Charge a platform fee (0.15–0.45% pa) on top of the underlying fund OCF. Popular UK tax-wrappers accessed via platforms: ISA, SIPP, GIA (General Investment Account).

Modern retail brokers syllabus 1.4

New wave of low-cost, mobile-first brokers has reshaped retail distribution: Robinhood, Freetrade, Trading 212, eToro.

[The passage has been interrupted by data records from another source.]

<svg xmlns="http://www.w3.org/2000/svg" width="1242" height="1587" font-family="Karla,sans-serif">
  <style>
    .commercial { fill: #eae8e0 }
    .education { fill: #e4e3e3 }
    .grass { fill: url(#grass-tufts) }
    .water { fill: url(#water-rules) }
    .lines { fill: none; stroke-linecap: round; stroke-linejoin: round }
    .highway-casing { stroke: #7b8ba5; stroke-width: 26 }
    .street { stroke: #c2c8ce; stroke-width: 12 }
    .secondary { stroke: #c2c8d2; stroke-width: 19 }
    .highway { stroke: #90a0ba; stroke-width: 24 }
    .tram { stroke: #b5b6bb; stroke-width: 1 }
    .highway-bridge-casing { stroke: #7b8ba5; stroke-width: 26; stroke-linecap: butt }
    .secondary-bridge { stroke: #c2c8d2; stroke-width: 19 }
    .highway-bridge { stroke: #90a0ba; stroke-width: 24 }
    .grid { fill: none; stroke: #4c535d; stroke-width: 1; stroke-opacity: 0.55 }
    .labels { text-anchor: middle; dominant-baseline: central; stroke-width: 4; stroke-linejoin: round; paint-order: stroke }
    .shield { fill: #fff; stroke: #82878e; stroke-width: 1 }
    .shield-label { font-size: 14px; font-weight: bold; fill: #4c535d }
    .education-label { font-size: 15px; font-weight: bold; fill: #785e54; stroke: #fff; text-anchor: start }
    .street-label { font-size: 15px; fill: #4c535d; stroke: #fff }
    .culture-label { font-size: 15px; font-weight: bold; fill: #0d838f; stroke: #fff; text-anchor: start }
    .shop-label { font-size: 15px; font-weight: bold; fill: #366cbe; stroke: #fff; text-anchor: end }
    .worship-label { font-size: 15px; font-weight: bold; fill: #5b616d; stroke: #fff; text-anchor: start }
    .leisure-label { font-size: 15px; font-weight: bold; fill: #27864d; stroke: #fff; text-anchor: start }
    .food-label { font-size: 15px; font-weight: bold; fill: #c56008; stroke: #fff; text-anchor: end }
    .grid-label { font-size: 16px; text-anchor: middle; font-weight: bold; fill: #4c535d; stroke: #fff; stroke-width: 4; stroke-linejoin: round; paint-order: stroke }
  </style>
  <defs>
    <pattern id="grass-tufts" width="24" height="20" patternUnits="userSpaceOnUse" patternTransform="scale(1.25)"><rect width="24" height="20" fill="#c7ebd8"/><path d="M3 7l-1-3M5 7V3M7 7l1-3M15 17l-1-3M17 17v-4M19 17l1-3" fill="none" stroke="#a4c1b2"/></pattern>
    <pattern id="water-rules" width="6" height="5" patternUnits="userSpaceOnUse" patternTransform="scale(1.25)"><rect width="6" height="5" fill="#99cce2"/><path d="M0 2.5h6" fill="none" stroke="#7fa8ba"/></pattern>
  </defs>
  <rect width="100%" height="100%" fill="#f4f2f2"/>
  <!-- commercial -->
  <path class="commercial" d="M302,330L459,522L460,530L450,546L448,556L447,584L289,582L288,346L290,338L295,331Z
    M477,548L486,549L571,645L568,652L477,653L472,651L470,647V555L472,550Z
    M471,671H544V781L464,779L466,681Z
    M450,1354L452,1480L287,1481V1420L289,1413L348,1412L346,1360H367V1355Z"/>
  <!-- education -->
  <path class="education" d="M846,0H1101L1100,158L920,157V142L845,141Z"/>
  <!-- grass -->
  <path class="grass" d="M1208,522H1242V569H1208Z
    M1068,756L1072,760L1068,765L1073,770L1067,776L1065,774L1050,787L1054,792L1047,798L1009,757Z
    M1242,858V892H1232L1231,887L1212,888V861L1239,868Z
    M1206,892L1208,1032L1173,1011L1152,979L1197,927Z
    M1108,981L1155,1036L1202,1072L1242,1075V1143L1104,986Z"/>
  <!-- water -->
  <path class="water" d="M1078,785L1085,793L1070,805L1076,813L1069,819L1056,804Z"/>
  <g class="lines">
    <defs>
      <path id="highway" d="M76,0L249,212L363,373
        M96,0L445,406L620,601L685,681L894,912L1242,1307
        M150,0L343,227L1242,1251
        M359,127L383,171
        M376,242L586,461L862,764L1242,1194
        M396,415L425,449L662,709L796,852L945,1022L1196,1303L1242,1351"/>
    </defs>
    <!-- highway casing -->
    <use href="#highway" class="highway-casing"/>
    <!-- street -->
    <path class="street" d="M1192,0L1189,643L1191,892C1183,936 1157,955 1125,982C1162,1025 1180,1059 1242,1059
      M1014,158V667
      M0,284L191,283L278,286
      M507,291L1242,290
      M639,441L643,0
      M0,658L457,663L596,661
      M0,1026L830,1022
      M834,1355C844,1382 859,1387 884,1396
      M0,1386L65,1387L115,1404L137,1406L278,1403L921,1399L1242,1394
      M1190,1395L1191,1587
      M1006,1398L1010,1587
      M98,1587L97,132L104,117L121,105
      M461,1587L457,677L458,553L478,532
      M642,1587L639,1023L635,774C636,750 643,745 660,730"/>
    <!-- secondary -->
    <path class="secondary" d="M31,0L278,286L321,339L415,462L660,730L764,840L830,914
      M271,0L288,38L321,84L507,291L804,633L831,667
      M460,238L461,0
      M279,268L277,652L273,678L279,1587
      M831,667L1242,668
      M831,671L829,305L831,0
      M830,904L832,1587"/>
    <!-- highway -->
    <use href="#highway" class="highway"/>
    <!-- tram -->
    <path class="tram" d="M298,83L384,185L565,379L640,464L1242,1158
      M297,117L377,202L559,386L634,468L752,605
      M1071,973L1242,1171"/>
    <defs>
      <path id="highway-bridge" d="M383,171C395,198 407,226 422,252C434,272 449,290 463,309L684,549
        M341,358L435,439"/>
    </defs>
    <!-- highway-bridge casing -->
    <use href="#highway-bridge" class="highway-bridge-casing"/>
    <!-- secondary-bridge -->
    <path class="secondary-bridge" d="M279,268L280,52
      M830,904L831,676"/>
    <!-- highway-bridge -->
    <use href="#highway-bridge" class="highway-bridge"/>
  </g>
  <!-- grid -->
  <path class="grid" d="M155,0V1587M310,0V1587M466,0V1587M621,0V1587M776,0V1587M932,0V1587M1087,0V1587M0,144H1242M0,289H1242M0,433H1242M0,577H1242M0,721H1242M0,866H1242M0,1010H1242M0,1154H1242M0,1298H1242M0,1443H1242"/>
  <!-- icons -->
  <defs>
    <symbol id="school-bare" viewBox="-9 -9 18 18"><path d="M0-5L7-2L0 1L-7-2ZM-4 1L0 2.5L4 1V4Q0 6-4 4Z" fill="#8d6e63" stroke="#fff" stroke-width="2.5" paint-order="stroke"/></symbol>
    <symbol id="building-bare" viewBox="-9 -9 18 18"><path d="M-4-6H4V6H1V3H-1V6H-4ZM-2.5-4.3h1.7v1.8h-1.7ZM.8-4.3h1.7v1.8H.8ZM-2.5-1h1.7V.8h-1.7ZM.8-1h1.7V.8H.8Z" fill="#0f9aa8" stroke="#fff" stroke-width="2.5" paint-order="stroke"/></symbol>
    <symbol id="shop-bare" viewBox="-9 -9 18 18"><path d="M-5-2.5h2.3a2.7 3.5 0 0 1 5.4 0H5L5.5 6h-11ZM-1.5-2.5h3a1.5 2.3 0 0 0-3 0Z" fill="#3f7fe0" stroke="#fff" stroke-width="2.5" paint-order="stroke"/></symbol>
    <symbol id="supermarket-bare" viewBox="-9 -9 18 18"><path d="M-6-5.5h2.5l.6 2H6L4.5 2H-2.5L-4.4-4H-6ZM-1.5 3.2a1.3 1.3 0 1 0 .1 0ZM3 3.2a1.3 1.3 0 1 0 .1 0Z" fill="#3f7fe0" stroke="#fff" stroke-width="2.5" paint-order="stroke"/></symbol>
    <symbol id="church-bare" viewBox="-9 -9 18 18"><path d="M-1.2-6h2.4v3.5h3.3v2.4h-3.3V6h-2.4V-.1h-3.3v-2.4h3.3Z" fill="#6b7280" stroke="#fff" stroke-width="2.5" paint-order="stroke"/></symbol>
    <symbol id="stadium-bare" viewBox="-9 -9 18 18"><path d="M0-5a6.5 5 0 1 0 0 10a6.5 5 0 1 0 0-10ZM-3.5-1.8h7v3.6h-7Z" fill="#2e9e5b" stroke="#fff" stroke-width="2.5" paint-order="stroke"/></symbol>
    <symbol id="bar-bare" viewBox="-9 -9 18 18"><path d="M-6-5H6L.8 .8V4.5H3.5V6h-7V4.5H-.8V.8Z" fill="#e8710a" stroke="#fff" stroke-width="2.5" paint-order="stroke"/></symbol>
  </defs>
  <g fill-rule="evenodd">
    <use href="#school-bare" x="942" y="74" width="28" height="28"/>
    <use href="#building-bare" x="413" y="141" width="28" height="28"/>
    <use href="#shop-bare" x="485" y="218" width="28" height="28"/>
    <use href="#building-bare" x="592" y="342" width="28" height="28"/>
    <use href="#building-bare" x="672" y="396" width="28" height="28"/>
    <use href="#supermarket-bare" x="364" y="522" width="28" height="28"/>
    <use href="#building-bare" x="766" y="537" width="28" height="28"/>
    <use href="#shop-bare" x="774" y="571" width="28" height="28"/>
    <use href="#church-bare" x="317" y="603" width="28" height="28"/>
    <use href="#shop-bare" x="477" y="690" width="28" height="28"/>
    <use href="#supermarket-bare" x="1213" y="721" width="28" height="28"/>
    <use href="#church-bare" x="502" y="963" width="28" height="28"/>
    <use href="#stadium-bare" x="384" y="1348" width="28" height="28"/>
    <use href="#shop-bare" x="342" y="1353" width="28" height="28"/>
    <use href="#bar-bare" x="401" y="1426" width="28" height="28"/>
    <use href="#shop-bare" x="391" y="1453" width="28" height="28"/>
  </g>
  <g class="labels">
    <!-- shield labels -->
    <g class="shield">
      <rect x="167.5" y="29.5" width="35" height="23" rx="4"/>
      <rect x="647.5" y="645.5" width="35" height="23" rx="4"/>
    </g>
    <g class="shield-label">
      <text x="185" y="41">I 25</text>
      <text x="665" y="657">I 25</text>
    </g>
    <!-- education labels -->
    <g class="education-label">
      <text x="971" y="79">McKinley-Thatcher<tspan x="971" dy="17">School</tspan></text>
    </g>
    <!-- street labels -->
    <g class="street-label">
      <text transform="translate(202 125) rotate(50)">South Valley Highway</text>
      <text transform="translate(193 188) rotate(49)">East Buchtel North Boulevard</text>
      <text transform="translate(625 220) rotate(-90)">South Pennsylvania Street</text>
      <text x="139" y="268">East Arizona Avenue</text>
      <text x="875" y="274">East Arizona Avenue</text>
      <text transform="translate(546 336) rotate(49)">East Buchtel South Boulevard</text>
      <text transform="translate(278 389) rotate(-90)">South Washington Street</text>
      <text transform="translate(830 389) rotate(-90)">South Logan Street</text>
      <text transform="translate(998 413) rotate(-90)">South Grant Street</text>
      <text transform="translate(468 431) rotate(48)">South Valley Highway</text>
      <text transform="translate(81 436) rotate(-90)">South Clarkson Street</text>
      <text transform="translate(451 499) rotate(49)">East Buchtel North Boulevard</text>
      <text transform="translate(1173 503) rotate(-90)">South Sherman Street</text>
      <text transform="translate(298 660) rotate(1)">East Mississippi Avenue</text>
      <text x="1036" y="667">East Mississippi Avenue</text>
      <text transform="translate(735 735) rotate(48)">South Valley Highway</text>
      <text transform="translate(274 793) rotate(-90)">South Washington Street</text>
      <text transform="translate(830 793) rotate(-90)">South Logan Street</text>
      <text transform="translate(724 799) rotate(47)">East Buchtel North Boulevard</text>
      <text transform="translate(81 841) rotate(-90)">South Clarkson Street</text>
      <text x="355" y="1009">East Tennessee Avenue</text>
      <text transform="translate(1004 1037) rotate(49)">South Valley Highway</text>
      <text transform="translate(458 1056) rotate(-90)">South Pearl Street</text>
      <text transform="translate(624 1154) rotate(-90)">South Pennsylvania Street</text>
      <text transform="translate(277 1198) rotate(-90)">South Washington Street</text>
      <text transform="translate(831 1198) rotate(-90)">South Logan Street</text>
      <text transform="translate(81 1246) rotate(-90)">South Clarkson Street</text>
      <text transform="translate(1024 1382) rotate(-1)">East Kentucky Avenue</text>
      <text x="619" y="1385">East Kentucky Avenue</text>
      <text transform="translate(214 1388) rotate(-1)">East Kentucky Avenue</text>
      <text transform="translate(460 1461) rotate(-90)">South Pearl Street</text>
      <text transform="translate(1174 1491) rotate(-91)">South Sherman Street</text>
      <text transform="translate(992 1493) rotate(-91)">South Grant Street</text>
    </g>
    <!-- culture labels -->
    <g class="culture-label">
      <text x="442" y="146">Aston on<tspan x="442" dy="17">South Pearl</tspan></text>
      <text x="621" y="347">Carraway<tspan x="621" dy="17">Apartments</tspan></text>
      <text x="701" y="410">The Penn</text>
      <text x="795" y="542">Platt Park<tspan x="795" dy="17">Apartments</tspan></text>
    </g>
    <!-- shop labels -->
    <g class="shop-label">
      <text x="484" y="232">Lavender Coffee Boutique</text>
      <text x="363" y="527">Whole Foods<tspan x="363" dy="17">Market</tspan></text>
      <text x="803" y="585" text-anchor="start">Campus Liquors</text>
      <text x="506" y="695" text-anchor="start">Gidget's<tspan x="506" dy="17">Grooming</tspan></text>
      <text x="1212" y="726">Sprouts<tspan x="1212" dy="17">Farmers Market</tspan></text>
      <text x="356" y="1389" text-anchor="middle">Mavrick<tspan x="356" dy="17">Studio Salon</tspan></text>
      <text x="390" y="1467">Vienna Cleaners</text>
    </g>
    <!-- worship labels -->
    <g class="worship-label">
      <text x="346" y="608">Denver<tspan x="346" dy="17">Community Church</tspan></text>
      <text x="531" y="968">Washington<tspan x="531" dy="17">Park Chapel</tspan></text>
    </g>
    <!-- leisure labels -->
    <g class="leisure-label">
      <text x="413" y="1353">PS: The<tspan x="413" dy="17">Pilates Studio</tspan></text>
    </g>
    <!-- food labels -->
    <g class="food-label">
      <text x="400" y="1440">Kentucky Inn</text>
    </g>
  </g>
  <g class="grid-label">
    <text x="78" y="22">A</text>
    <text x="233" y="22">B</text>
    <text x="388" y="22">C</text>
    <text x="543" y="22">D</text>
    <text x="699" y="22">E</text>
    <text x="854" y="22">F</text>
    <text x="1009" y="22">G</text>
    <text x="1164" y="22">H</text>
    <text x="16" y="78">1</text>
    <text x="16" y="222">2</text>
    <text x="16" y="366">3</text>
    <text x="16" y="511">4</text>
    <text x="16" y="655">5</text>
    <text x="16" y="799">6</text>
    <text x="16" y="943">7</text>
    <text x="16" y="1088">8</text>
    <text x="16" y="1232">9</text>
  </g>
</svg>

Zero commission on many trades — revenue often via order-flow payments (banned in UK/EU, allowed in US), FX spreads, cash interest, premium subscriptions.

1.8 All the numbers (cheat sheet)

Ch 1 cheat sheet chapter compression

ConceptRule / value
Three core functions of financial servicesInvestment chain · Risk management · Payment systems
NOT a core functionManufacturing / Tax policy / Defence
Purpose of investment chainConnect savers with borrowers / firms needing capital
Risk is…TRANSFERRED / POOLED, not eliminated
Primary marketNEW issue; issuer receives proceeds
Secondary marketExisting securities; issuer does NOT receive proceeds
Sell-side = ?Investment banks, brokers, market-makers
Buy-side = ?Asset managers, pension funds, hedge funds, insurers
Global FX daily turnover~$7.5 trillion (BIS 2022)
USD share of FX trades~88%
Retail vs professional protectionsRetail gets more — suitability, cooling-off, ombudsman
Norway SWF ("The Oil Fund")Largest SWF globally, $1.5tn+
Foundational chapter. Cold-recall of this table = 4 of the 5 Ch 1 exam Qs.